EXERCISE DATA ▸
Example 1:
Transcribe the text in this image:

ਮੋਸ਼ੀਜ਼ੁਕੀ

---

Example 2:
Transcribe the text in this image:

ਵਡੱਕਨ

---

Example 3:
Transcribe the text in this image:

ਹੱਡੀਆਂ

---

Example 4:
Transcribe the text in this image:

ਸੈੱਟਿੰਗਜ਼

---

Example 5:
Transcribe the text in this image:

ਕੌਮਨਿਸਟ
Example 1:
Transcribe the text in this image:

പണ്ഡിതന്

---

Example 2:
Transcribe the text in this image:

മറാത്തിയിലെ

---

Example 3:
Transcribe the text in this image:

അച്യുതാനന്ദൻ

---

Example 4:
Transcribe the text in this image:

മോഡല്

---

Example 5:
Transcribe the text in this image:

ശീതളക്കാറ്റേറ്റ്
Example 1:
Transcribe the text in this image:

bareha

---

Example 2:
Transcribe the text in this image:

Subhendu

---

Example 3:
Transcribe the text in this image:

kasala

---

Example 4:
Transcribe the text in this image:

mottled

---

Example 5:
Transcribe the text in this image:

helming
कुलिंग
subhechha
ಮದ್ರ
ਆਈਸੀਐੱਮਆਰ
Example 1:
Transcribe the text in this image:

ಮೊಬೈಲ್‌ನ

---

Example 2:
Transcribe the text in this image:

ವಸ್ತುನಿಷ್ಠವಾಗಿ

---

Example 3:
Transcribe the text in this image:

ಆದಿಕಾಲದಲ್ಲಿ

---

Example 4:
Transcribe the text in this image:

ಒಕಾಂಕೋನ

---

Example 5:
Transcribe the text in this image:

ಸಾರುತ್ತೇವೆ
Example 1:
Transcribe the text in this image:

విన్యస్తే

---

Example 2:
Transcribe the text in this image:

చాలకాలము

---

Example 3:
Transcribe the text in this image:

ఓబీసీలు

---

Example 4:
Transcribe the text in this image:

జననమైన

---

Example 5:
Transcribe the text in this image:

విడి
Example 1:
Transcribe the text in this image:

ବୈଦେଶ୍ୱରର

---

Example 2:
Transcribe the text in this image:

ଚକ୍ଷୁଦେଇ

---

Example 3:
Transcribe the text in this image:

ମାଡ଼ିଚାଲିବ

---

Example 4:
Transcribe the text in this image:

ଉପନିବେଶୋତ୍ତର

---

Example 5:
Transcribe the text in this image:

EXERCISE BRIEF ▸
Output all of the material exactly.

ANSWER SPACE ▸
Example 1:
Transcribe the text in this image:

ਮੋਸ਼ੀਜ਼ੁਕੀ

---

Example 2:
Transcribe the text in this image:

ਵਡੱਕਨ

---

Example 3:
Transcribe the text in this image:

ਹੱਡੀਆਂ

---

Example 4:
Transcribe the text in this image:

ਸੈੱਟਿੰਗਜ਼

---

Example 5:
Transcribe the text in this image:

ਕੌਮਨਿਸਟ
Example 1:
Transcribe the text in this image:

പണ്ഡിതന്

---

Example 2:
Transcribe the text in this image:

മറാത്തിയിലെ

---

Example 3:
Transcribe the text in this image:

അച്യുതാനന്ദൻ

---

Example 4:
Transcribe the text in this image:

മോഡല്

---

Example 5:
Transcribe the text in this image:

ശീതളക്കാറ്റേറ്റ്
Example 1:
Transcribe the text in this image:

bareha

---

Example 2:
Transcribe the text in this image:

Subhendu

---

Example 3:
Transcribe the text in this image:

kasala

---

Example 4:
Transcribe the text in this image:

mottled

---

Example 5:
Transcribe the text in this image:

helming
कुलिंग
subhechha
ಮದ್ರ
ਆਈਸੀਐੱਮਆਰ
Example 1:
Transcribe the text in this image:

ಮೊಬೈಲ್‌ನ

---

Example 2:
Transcribe the text in this image:

ವಸ್ತುನಿಷ್ಠವಾಗಿ

---

Example 3:
Transcribe the text in this image:

ಆದಿಕಾಲದಲ್ಲಿ

---

Example 4:
Transcribe the text in this image:

ಒಕಾಂಕೋನ

---

Example 5:
Transcribe the text in this image:

ಸಾರುತ್ತೇವೆ
Example 1:
Transcribe the text in this image:

విన్యస్తే

---

Example 2:
Transcribe the text in this image:

చాలకాలము

---

Example 3:
Transcribe the text in this image:

ఓబీసీలు

---

Example 4:
Transcribe the text in this image:

జననమైన

---

Example 5:
Transcribe the text in this image:

విడి
Example 1:
Transcribe the text in this image:

ବୈଦେଶ୍ୱରର

---

Example 2:
Transcribe the text in this image:

ଚକ୍ଷୁଦେଇ

---

Example 3:
Transcribe the text in this image:

ମାଡ଼ିଚାଲିବ

---

Example 4:
Transcribe the text in this image:

ଉପନିବେଶୋତ୍ତର

---

Example 5:
Transcribe the text in this image:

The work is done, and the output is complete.